In the middle of the interview, David was momentarily distracted by a man in the alley outside the coffee-shop window doing Tai Chi-like movements with an unconventional prop. “There’s a man doing Ninja moves with a fishing pole,” he remarked. “That was great! I wish I could have filmed it.” That enthusiasm explains their prolific output and their dedication to making short films between the features. Inspiration is everywhere. You just have to keep your eyes and your mind open.
There’s no shortage of independent horror filmmakers but Larry Fessenden is the filmmaker who puts the emphasis on the “indie” part of the equation. As a writer/director, he’s take the classic horror genres and turned them inside out. No Telling was his take on Frankenstein as an environmental drama, Habit, a vampire story set in the drug addict culture of New York City, Wendigo, a monster movie of myth and imagination and The Last Winter, an eco-twist on the ghost story in the culture of big oil. Plus, in addition to his own directorial efforts, Fessenden has produced or co-produced dozens of films, including Kelly Reichardt’s Wendy and Lucy and Night Moves, Ti West’s The House of the Devil and The Innkeepers, and Jim Mickle’s Stake Land, through Glass Eye Pix, his own production shingle.

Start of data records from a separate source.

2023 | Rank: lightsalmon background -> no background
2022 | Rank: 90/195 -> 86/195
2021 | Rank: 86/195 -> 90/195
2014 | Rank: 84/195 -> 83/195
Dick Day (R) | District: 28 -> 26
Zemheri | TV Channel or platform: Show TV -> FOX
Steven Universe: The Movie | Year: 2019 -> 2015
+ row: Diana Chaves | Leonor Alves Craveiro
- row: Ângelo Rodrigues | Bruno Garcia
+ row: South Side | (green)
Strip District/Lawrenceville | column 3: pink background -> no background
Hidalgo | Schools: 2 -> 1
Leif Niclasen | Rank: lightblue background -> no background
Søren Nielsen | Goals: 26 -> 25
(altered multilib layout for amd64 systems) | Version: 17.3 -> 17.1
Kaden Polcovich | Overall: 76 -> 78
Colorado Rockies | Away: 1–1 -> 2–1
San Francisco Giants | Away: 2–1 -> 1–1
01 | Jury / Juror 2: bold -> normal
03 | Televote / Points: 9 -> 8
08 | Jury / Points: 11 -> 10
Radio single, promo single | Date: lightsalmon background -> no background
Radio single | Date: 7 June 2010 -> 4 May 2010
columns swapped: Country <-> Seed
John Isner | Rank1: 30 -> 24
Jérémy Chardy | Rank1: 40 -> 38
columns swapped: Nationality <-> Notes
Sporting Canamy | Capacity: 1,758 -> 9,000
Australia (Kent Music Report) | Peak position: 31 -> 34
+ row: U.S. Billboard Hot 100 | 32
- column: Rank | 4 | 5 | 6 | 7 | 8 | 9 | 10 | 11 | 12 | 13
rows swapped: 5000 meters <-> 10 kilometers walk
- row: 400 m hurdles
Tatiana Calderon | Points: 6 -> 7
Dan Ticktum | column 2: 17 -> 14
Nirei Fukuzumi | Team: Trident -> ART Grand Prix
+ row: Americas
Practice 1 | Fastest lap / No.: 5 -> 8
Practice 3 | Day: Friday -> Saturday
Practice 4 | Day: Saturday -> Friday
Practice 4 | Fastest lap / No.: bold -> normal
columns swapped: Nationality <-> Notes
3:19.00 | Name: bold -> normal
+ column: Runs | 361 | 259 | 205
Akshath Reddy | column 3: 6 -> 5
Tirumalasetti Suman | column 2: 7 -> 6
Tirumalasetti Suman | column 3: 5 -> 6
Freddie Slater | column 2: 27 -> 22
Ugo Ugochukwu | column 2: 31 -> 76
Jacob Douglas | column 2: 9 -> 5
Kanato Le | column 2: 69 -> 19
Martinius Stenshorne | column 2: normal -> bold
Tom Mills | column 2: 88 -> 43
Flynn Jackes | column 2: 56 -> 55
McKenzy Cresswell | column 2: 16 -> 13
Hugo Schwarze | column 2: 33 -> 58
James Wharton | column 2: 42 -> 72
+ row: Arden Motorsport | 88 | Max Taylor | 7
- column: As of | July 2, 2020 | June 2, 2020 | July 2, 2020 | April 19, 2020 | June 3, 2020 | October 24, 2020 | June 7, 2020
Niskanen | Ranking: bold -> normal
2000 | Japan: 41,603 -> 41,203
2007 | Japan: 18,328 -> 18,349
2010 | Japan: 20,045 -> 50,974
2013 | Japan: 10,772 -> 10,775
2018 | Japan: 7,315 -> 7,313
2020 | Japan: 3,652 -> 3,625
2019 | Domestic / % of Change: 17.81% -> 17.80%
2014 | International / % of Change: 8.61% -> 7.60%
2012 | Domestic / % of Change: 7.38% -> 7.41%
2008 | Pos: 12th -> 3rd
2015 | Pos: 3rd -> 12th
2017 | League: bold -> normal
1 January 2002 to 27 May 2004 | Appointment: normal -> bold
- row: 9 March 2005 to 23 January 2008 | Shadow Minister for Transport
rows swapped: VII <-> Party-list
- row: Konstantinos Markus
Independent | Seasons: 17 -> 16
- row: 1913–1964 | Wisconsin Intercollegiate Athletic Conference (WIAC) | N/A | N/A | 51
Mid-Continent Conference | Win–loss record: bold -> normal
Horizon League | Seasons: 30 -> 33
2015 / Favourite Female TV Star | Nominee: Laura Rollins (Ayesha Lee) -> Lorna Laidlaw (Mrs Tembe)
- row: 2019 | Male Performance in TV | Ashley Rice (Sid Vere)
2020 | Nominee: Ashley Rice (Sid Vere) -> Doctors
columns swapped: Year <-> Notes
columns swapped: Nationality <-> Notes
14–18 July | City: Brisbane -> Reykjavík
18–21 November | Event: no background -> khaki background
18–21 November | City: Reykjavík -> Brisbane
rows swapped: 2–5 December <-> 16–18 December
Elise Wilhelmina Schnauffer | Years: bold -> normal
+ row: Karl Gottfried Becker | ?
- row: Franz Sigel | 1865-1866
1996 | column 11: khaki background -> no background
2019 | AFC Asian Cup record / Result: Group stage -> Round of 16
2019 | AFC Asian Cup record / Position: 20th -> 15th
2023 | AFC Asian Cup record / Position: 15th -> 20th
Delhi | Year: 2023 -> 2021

Beneath, Fessenden’s latest, is a fish story: six teens stranded in a rowboat in the middle of the lake without a paddle while a giant man-eating catfish prowls the water waiting to eat his way through the buffet. What begins as a classic horror film, complete with teenagers who do all the dumb, reckless, aggressive things seemingly designed just to get them stuck in the water, transforms into an insidious character piece that strips away all pretense of humanity and lays bare the envy, resentment, spite and animosity they’ve been burying all this time under snarky remarks and dirty looks. Though it was made as a horror film for a cable channel, it plays more like an American indie drama: Mamet in a boat with a teenage cast and a seriously savage portrait of survivalism at all costs. On the occasion of the release of Beneath on Blu-ray and DVD a few months back, I spoke with Fessenden about the film, his career as a director and a producer, his support of independent filmmaking of all genres and why he’s still so committed to making his brand of horror cinema.
Keyframe: Beneath is the first feature you’ve directed that is not from your own script. Why this project and why the cable channel Chiller?
Larry Fessenden: As you know, I am also a producer and I went there to pitch some of my directors and just to get in with the channel. It seemed liked a fun proposition to produce a film through Chiller. They had money and they were ready to make some original features, and I went through some of the projects that I thought were interesting that we had lined up and they said, ‘Well, those sound good but we also have this,’ and they pulled out this script and I read it and I said, ‘Well I want to do this one, because I love the fish genre, I love how contained the story is, and if you guys are willing, I’d like to try my hand at it.’ I’ve never been a snob about how the work is done. I did another TV show written by some dudes. That was called Skin and Bones [for the series Fear Itself] and it’s one of my better pieces. It’s always exciting to take something and adapt it and put your spin on it and see how you come out. Like doing a cover song.